Threat of Import Curbs to Cut Payments Deficit

Until Britain's balance of payments is set right, little can be done to reflate the economy and permit a rise in living standards. Roy Jenkins, the present Chancellor of the Exchequer, told a joint annual meeting of the International Monetary Fund on Oct. 2 that Britain's cross-over from deficit into surplus in foreign trade “should come in the first half of 1969 and so permit us to be earning a substantial surplus and repaying debt in the second half of the year.” He warned of one possibility that could not be ignored: that the program of economic restraint in the United States might bring about a slowdown in the growth of world trade and output in 1969.

Such a slowdown might well force the Wilson government to impose new restrictions on imports. The Economist noted on Sept. 21 that Britain's import bill from March to August 1968 was 24 per cent higher than in the same period of 1967, although sterling prices of imports had risen by only 13 per cent. The publication added:

Almost certainly, Britain has increased its propensity to import as a result of the spending spree earlier this year; and there is little evidence so far of import-substitution on any scale. Although imports must be brought down from their present level, a somewhat larger import bill than was originally envisaged could be tolerated, if exports do better than expected. Even with the uncertainty about the prospects for world trade, it would now be a reasonable bet that they will. But whether they will do well enough is another matter.

One alternative in the event of a widening export-import gap would be to devalue the pound a second time in the hope of again spurring exports and making imports more costly. Most experts believe, however, that this step would be taken only when all other remedies had been exhausted. A unilateral devaluation would create a new crisis of confidence in the already weakened pound and might set off shock waves that would imperil the entire world monetary system. However, close observers do not foreclose the possibility of a mild devaluation of the pound if France should take the lead by devaluing the French franc, which some economists believe to be overvalued in relation to other currencies.

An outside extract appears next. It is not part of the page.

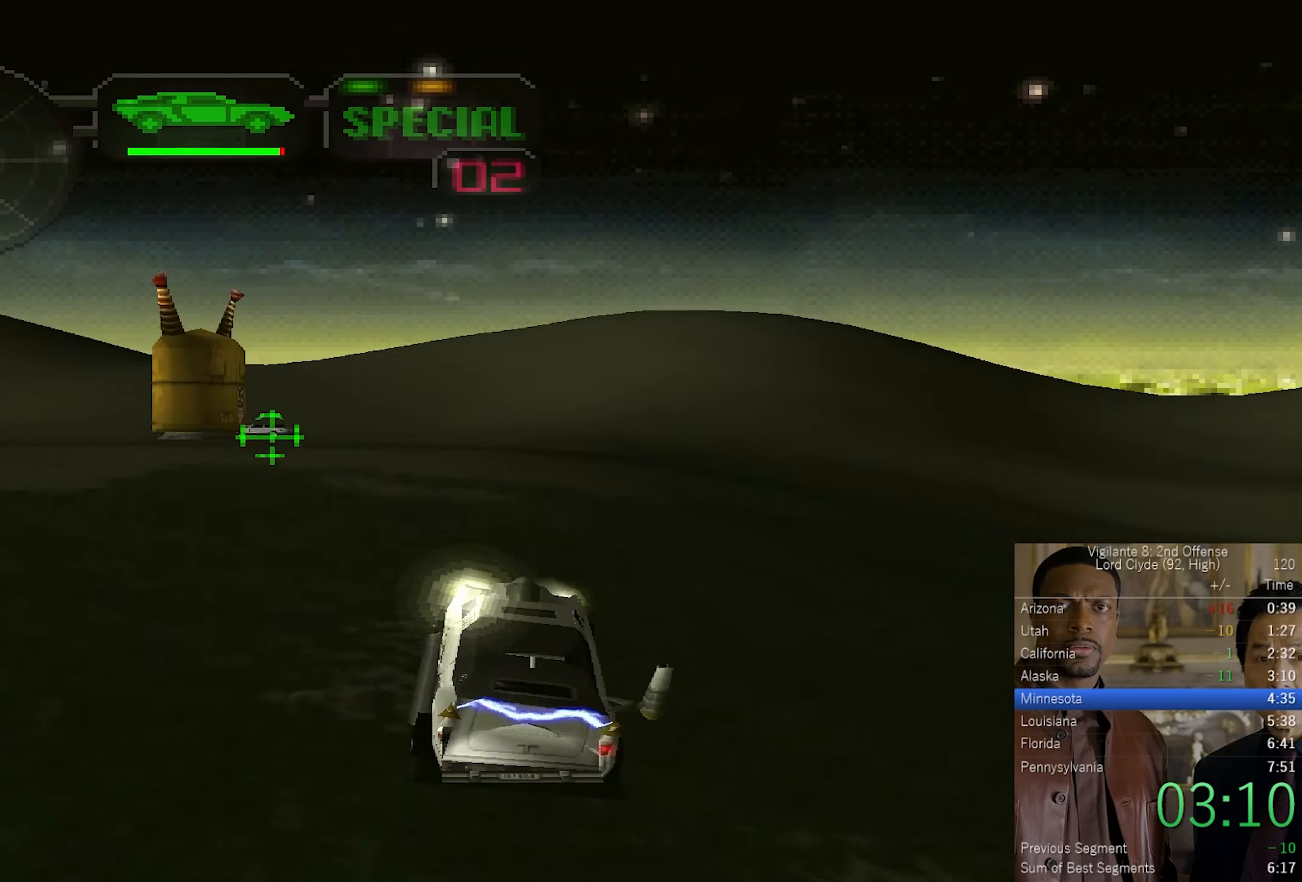
{"buttons": ["CROSS"], "left_stick": "center", "right_stick": "center", "events": [[67, "DPAD_DOWN", "up"], [317, "DPAD_DOWN", "down"], [400, "DPAD_DOWN", "up"]]}
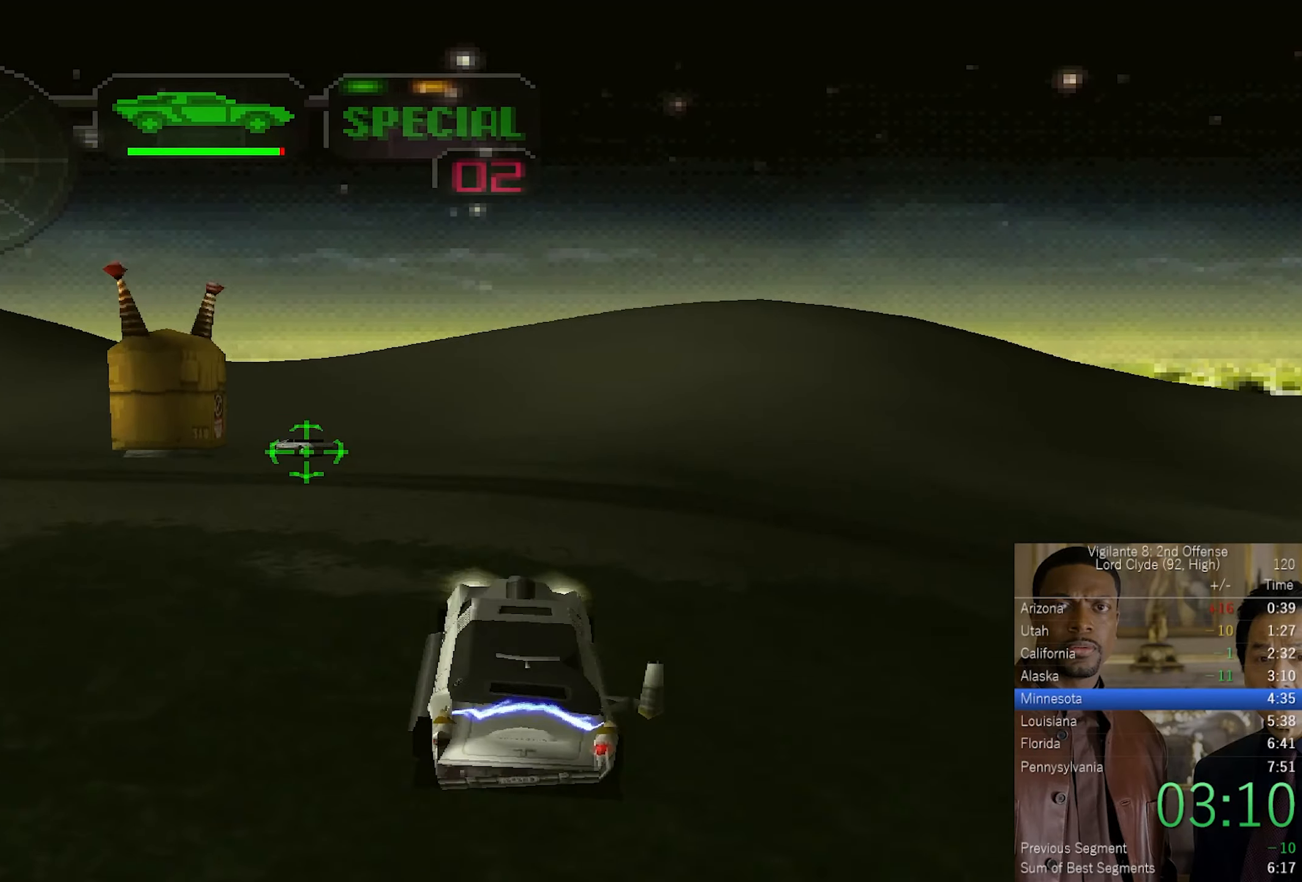
{"buttons": ["CROSS"], "left_stick": "center", "right_stick": "center", "events": [[50, "DPAD_UP", "down"], [133, "R2", "down"], [150, "DPAD_UP", "up"], [267, "R2", "up"]]}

More immediate attention is centered on proposals to restrict the flow of imports into Britain. Import controls might offend Britain's trading partners and invite reprisal, but the thinking is that they would go along with such controls as a lesser evil than a second devaluation. The National Institute of Economic and Social Research in August 1968 specifically proposed that import restriction be considered as “the only means in this type of situation which can both safeguard the balance of payments …and at the same time prevent a further rise in unemployment.” The influential Financial Times (of London) suggested in an editorial, Aug. 14, 1968, that the time had come to set up a bench mark for the trade balance by the final quarter of 1968. “If this is not reached, direct action to contain the growth of imports should be considered.” In any case, as two British economists recently pointed out, “imports remain the crucial indicator of the success or failure of devaluation.” 11

Outlook for Economic Progress in 1970s

Many prescriptions for reviving Britain's economy have been written. Most of them involve fundamental changes in the structure of industry, in labor-management relations, and in fiscal policies, and they even reach into the realms of the educational system. Although modernization of industry and higher worker productivity are the keys to economic resurgence on a long-term basis, a caution flag is being flown by commentators who fear that the proposed changes would upset the very nature of British society. In an epilogue to their study, Britain's Economic Prospects, the Brookings Institution economists mused: “Are we not propounding growth and change in a society where don and docker alike prefer tradition, leisure, and stability? This may be. But many segments of British society have declared for growth, or at least for the fruits of growth. Their aspirations can be satisfied—at a price—and they should know the price they must pay.”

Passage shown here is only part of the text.